We’ve all heard about how quickly America’s craft beer market is growing. Two traditional beer alternatives—hard ciders and fruity malt alcoholic beverages like Bud Light Lime Straw-Ber-Rita—are expanding even more impressively, and unlike beer, which skews heavily male, these brews are enjoyed evenly by men and women.
Toward the end of 2011, America’s brewers were all but forced to pay attention to the rising hard cider market. For the 12-month period ending in October 2011, cider sales were up 25%. Sounds pretty good, but at that point cider hadn’t even come close to hitting its stride.
Citing data from the market research firm IRI, the St. Louis Post-Dispatch noted last spring that for the “52-week period ending April 21, sales of the 10 largest cider brands in the U.S. surged 101 percent compared to a year ago, growing to $127.8 million.” A more recent story at AdAge showed that the segment’s growth has continued to soar, with cider sales growing nearly 100% for the 52-week period ending on January 26, reaching $220.7 million total.
Understandably, the world’s biggest brewers are jumping on the cider trend, if for no other reason than out of fear of losing sales to the competition. The articles mentioned above focused on how Anheuser-Busch InBev and MillerCoors, respectively, are adding new cider brands and ramping up marketing efforts to win over potential customers. Meanwhile, the Boston Globe reported last fall that the fastest-growing brand owned by the Boston Beer Company, maker of Samuel Adams, isn’t a beer but a cider: Angry Orchard.
(MORE: The Competition for Craft Beer Drinkers Takes a Bitter Turn)
At this point, cider constitutes just 1% of the beer market. But given the way it’s been embraced by consumers, and given how big of a push there is behind cider among big brewers and mom-and-pop outfits alike, cider won’t be stuck at the 1% mark for long. “I could see it growing to 2 or 3 percent market share in a few years,” Harry Schuhmacher, editor and publisher of Beer Business Daily, told the Post-Dispatch. “The category is growing at over 100 percent a year, and when you have a doubling every year, it gets everyone’s attention.”
At the same time, Anheuser-Busch has been having great success with its “Ritas.” Starting with Bud Light Lime in the late ’00s, the brewer has rolled out a series of sweet, fruity, vaguely margarita-ish, vaguely beer-like beverages. The company just announced that in addition to its “two most successful innovations to-date,” Lime-A-Rita and Straw-Ber-Rita, two more fruity concoctions are hitting the market permanently, laced with the flavors of mango (Mang-O-Rita) and raspberry (Raz-Ber-Rita).
What must be especially interesting concerning to Big Beer about these alternabrews is that they don’t necessarily cannibalize sales of their bread and butter, beer. Sales of cider and the “Ritas” are generally split 50-50 among men and women, and research indicates that the folks who go for these beverages tend to be more into wine and spirits than beer. So all of the classic beer brands suffering from massive declines in popularity can’t really blame their downfall on the spread of cider and other sweet non-beers.
At the same time these products are beloved by brewers because they reach beyond the core beer market—in particular, they’re embraced by women—some are worried the beverages are too unisex, perhaps even “girly.”
(MORE: That Craft Beer You’re Drinking Isn’t Craft Beer. Do You Care?)

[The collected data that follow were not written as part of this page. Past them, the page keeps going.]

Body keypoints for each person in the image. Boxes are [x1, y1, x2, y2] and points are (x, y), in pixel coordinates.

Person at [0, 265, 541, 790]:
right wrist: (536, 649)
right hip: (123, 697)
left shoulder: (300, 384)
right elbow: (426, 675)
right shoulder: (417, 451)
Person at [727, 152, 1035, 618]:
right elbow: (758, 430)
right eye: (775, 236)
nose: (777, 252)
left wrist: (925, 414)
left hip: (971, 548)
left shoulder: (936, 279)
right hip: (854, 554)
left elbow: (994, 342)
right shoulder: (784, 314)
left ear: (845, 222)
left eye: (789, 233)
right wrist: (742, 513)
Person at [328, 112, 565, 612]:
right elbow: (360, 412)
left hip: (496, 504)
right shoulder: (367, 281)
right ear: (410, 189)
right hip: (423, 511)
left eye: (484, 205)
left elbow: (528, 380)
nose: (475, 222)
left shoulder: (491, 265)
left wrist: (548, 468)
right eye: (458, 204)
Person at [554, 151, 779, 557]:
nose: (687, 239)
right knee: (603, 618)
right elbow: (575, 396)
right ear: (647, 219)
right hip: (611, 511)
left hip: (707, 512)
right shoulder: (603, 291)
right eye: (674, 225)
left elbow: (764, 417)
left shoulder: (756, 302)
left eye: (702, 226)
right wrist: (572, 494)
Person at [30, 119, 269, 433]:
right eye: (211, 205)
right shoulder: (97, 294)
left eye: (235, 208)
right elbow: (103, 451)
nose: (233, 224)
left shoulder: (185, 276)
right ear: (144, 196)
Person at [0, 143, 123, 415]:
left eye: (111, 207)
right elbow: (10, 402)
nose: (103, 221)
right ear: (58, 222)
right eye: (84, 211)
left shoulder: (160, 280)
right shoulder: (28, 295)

Some of the marketing is clearly aimed at telling guys that they’re not sissies when they drink cider. Hence, the Boston Beer Company’s Angry Orchard. That’s not a brand name that anyone would say has women in mind.
Likewise, MillerCoors has been going over the top with its masculine marketing for Smith & Forge Hard Cider. It comes in a tall black can, with a large bold orange-rust slogan that’s the opposite of weak, and also sorta dumb. “MADE STRONG,” the label reads. “IN THE TRADITION OF MAKING THINGS STRONG.”

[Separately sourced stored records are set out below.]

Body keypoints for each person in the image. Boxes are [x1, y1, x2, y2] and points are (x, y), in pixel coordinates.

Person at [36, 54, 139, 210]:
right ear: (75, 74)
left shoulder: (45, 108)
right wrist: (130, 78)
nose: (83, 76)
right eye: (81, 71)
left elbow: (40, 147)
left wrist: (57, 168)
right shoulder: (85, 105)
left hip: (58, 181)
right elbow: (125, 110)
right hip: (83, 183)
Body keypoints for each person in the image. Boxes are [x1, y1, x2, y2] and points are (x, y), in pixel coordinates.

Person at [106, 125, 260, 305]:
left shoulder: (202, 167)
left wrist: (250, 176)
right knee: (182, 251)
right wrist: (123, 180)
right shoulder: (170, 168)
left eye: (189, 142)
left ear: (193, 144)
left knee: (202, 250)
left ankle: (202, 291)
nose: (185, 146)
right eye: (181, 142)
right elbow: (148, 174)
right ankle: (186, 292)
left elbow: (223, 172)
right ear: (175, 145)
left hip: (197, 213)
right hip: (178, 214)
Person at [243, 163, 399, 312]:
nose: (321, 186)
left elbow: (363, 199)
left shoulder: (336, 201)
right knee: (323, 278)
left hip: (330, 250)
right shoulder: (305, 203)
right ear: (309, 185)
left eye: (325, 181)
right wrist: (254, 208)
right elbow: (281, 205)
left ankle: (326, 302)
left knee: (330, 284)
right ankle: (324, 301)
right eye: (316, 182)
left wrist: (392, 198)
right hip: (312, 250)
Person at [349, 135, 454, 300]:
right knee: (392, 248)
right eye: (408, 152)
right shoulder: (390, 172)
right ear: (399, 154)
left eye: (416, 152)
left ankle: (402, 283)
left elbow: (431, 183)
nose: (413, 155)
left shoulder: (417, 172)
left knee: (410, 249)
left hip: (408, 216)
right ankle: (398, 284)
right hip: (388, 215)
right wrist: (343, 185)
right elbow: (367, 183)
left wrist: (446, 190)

Forthcoming ads for Smith & Forge will feature men doing old-fashioned manly things, like boulder-splitting and blacksmithing. All in all, the message is that dudes shouldn’t be embarrassed to order a cider, or at least this particular brand of tough “masculine” cider. Rita Patel, marketing director of innovation for MillerCoors, explained to the Denver Business Journal, “Guys right now are looking for something that gives him this flavor profile but also is for him … something that’s not as sweet and that he also feels comfortable holding.”